Shaka menghela nafas lesu. Pemuda itu menatap Arkana sendu sebelum berucap, “Sesulit itu buat nerima gue?”
“Gue gak tahu apa-apa, Arka. Awalnya gue cuma punya seorang ibu, kita hidup berdua selama belasan tahun. Gue udah merasa bahagia walaupun gue gak pernah ngerasain figur seorang ayah. Dulu hidup gue udah lebih dari cukup, Ka.” Shaka menjeda ucapannya, hanya untuk melihat bagaimana Arkana yang membuang muka. “Sampai suatu ketika, datang seorang pria yang mengaku sebagai ayah gue. Beliau minta maaf sampai bersujud di kaki gue, saat itu gue gak tahu harus bereaksi kayak gimana. Ibu juga gak banyak berbicara, ibu cuma nangis dan nangis tanpa menjelaskan apapun ke gue. Tapi perkataan ayah saat itu menjawab semua kebingungan gue.”
“Katanya, maafkan ayah yang menjadikan ibu kamu sebagai orang ketiga. Padahal kenyataannya dia yang pertama dan terakhir bagi ayah. Maaf karena menghadirkan kamu di waktu dan keadaan yang tak tepat. Maaf karena membuat kamu tumbuh tanpa seorang ayah.”
Shaka tertawa miris. “Lucu, ya? Kita sama-sama punya luka, Arkana. Namun, dengan penyebab yang berbeda.”
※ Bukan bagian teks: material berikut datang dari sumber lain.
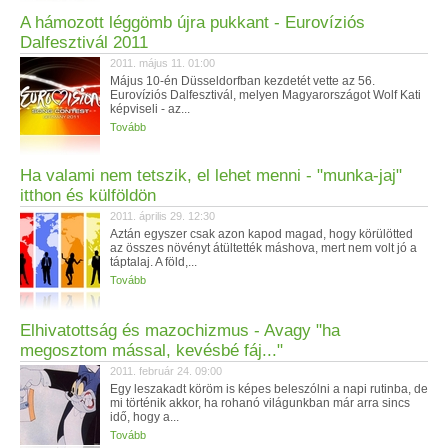
A hámozott léggömb újra pukkant - Eurovíziós
Dalfesztivál 2011
2011. május 11. 01:00
Május 10-én Düsseldorfban kezdetét vette az 56.
Eurovíziós Dalfesztivál, melyen Magyarországot Wolf Kati
képviseli - az...
Tovább
Ha valami nem tetszik, el lehet menni - "munka-jaj"
itthon és külföldön
2011. április 29. 12:30
Aztán egyszer csak azon kapod magad, hogy körülötted
az összes növényt átültették máshova, mert nem volt jó a
táptalaj. A föld,...
Tovább
Elhivatottság és mazochizmus - Avagy "ha
megosztom mással, kevésbé fáj..."
2011. február 24. 09:00
Egy leszakadt köröm is képes beleszólni a napi rutinba, de
mi történik akkor, ha rohanó világunkban már arra sincs
idő, hogy a...
Tovább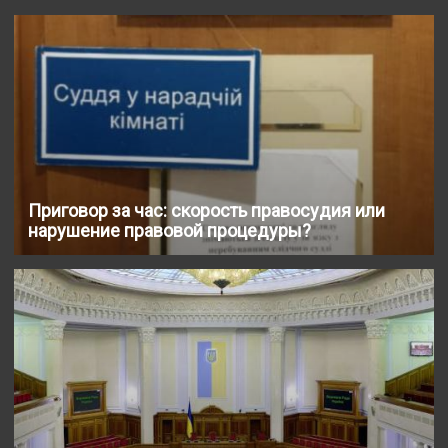
Приговор за час: скорость правосудия или
нарушение правовой процедуры?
“Hati lo masih belum terketuk juga, ya?”
Suara pecahan gelas yang dilempar, sedikit membuat Shaka tersentak. “Gue gak peduli.” Sahut Arkana, nada suaranya kelewat sinis.
“Minta maaf, Arkana.”
“Apa lo bilang?”
“Minta maaf, kalo bisa bersujud di kaki gue. Lo gak merasa bersalah sedikitpun setelah merenggut dunia gue?” Tanya Shaka yang dibalas kekehan oleh Arkana.
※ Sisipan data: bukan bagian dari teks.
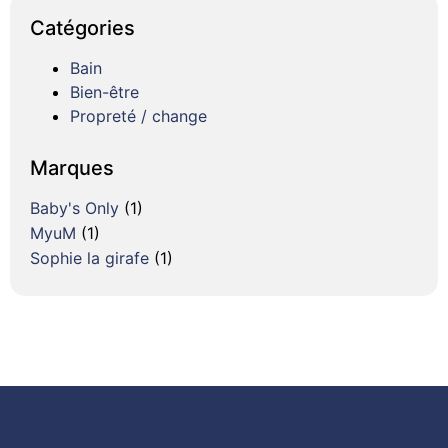
Catégories
Bain
Bien-être
Propreté / change
Marques
Baby's Only
(1)
MyuM
(1)
Sophie la girafe
(1)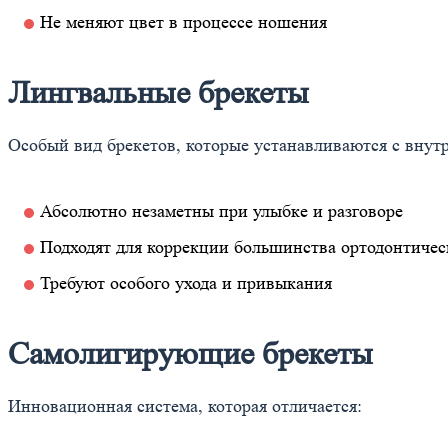
Не меняют цвет в процессе ношения
Лингвальные брекеты
Особый вид брекетов, которые устанавливаются с внут
Абсолютно незаметны при улыбке и разговоре
Подходят для коррекции большинства ортодонтиче
Требуют особого ухода и привыкания
Самолигирующие брекеты
Инновационная система, которая отличается: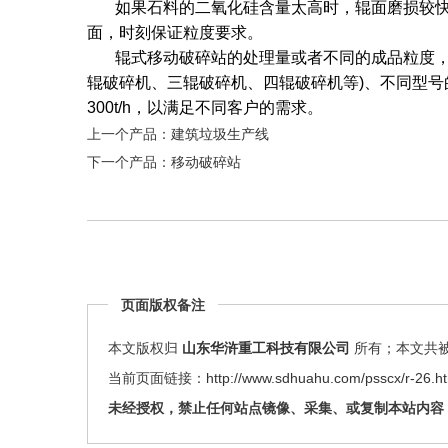
如果石料的二氧化硅含量太高时，辊面磨损较快
面，时刻保证粒度要求。
辊式移动破碎站的处理量或者不同的成品粒度，可
辊破碎机、三辊破碎机、四辊破碎机等)、不同型号
300t/h，以满足不同客户的需求。
上一个产品：
建筑垃圾生产线
下一个产品：
移动破碎站
页面版权备注
本文版权归
山东华浒重工科技有限公司
所有；本文共被查
当前页面链接：
http://www.sdhuahu.com/psscx/r-26.h
未经授权，禁止任何站点镜像、采集、或复制本站内容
“Gue justru merasa puas karena udah melenyapkan pelacur itu.” Jawab Arkana santai, sebelum sebuah bogeman menghantam pipinya dengan keras, membuat pemuda itu tersungkur ke bawah.
“Bajingan.” Desis Shaka, marah. Arkana telah melewati batasnya.
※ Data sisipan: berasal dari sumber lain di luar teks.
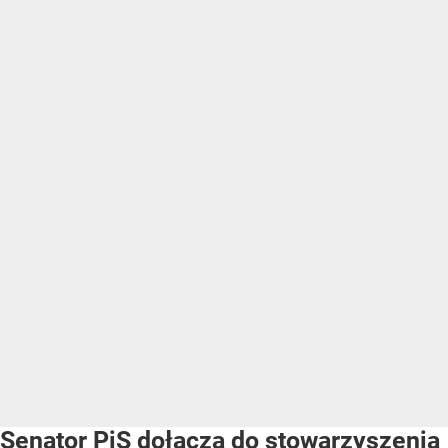
Senator PiS dołącza do stowarzyszenia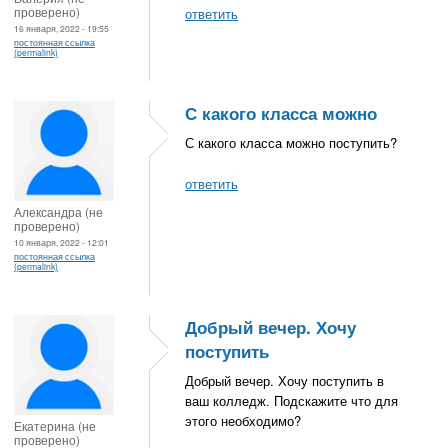
проверено)
ответить
16 января, 2022 - 19:55
постоянная ссылка
(permalink)
С какого класса можно
С какого класса можно поступить?
ответить
Александра (не
проверено)
10 января, 2022 - 12:01
постоянная ссылка
(permalink)
Добрый вечер. Хочу
поступить
Добрый вечер. Хочу поступить в
ваш колледж. Подскажите что для
этого необходимо?
Екатерина (не
проверено)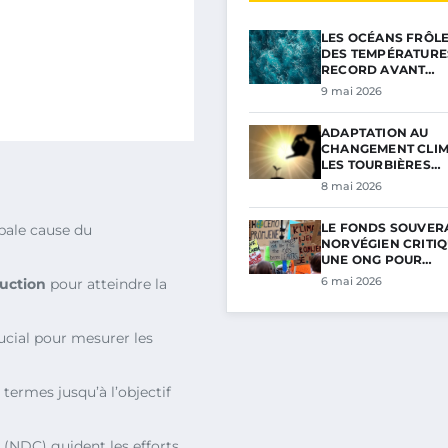
LES OCÉANS FRÔL
DES TEMPÉRATURE
RECORD AVANT…
9 mai 2026
ADAPTATION AU
CHANGEMENT CLIM
LES TOURBIÈRES…
8 mai 2026
LE FONDS SOUVER
ipale cause du
NORVÉGIEN CRITIQ
UNE ONG POUR…
6 mai 2026
duction
pour atteindre la
ucial pour mesurer les
termes jusqu’à l’objectif
(NDC) guident les efforts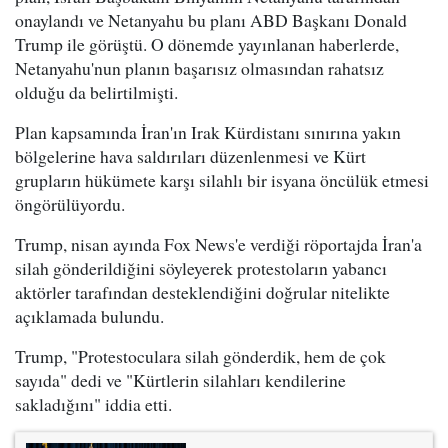
onaylandı ve Netanyahu bu planı ABD Başkanı Donald
Trump ile görüştü. O dönemde yayınlanan haberlerde,
Netanyahu'nun planın başarısız olmasından rahatsız
olduğu da belirtilmişti.
Plan kapsamında İran'ın Irak Kürdistanı sınırına yakın
bölgelerine hava saldırıları düzenlenmesi ve Kürt
grupların hükümete karşı silahlı bir isyana öncülük etmesi
öngörülüyordu.
Trump, nisan ayında Fox News'e verdiği röportajda İran'a
silah gönderildiğini söyleyerek protestoların yabancı
aktörler tarafından desteklendiğini doğrular nitelikte
açıklamada bulundu.
Trump, "Protestoculara silah gönderdik, hem de çok
sayıda" dedi ve "Kürtlerin silahları kendilerine
sakladığını" iddia etti.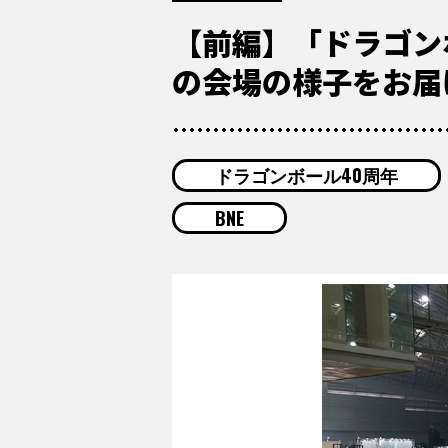
【前編】「ドラゴン
の会場の様子をお届け
ドラゴンボール40周年
BNE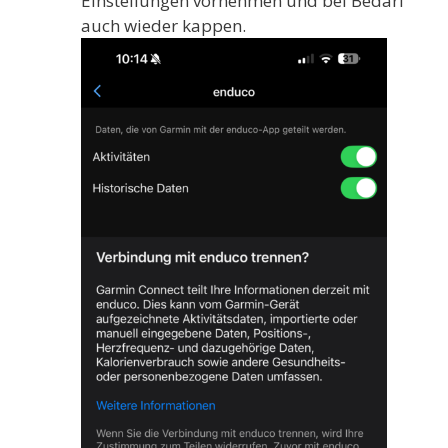
Einstellungen vornehmen und bei Bedarf
auch wieder kappen.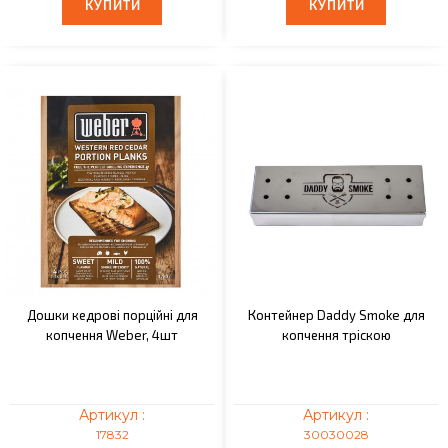
КУПИТИ
КУПИТИ
КУПИТИ
КУПИТИ
Дошки кедрові порційні для
Контейнер Daddy Smoke для
копчення Weber, 4шт
копчення тріскою
Артикул :
Артикул :
17832
30030028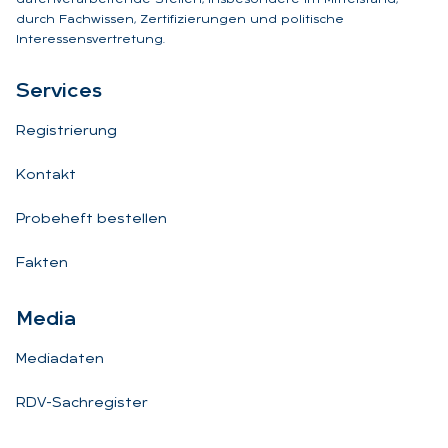
durch Fachwissen, Zertifizierungen und politische
Interessensvertretung.
Ser­vices
Registrierung
Kontakt
Probeheft bestellen
Fakten
Me­dia
Mediadaten
RDV-Sachregister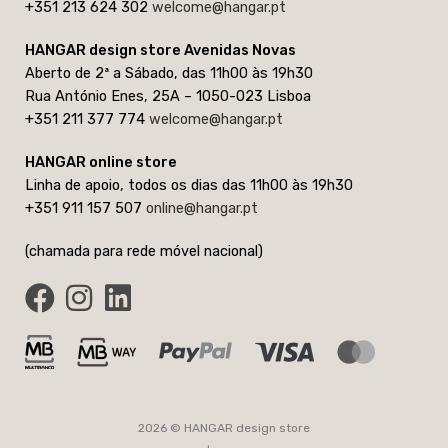
+351 213 624 302
welcome@hangar.pt
HANGAR design store Avenidas Novas
Aberto de 2ª a Sábado, das 11h00 às 19h30
Rua António Enes, 25A – 1050-023 Lisboa
+351 211 377 774
welcome@hangar.pt
HANGAR online store
Linha de apoio, todos os dias das 11h00 às 19h30
+351 911 157 507
online@hangar.pt
(chamada para rede móvel nacional)
2026 © HANGAR design store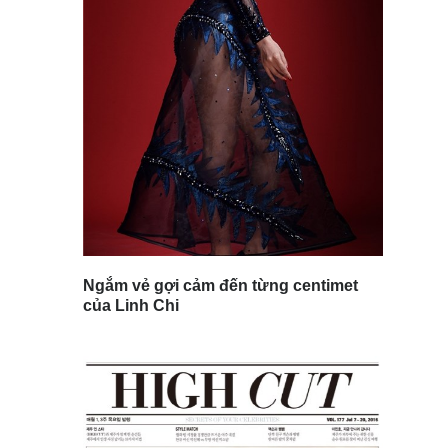
Ngắm vẻ gợi cảm đến từng centimet
của Linh Chi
Suara tawa Arkana terdengar jelas di unit 116 yang tengah sepi itu. Dia beranjak berdiri, sembari mengusap sudut bibirnya yang berdarah. “Setidaknya gue bukan anak haram.” katanya penuh penekanan.
Perkataan itu praktis membuat emosi Shaka kembali memuncak, dia memukuli Arkana dengan brutal. Mulanya, Arkana tak membalas. Namun saat melihat Shaka yang mulai kelelahan sendiri, Arkana langsung menghajar Shaka seperti orang kesetanan.
Kini penampilan kedua pemuda itu tak jauh berbeda. Keduanya babak belur, namun Shaka terlihat sedikit lebih parah. Arkana menyeret Shaka menuju balkon dengan kasar. Mengerahkan seluruh tenaganya untuk melawan, akhirnya Shaka dapat mengunci pergerakan Arkana. Pemuda itu duduk di atas perut Arkana, kemudian kembali menghajarnya.
Arkana tak dapat bergerak, dia menutup matanya, menahan nyeri saat pukulan keras menghantam wajahnya. Hingga saat Arkana melihat Shaka mulai lengah, pemuda itu segera melawan. Arkana membalikkan keadaan, dicengkeramnya kerah baju Shaka dengan erat, Arkana membawa Shaka berdiri.
“Selamat tinggal, Shaka. Semoga lo hidup sengsara di atas sana.” Kalimat perpisahan yang Arkana ucapkan, sebelum dia mendorong Shaka tanpa belas kasihan hingga terjatuh ke bawah.
Dan Shaka tak sempat menyelamatkan dirinya sendiri. Sebab, tepat saat tubuhnya di dorong, Shaka tiba-tiba kehilangan tenaganya.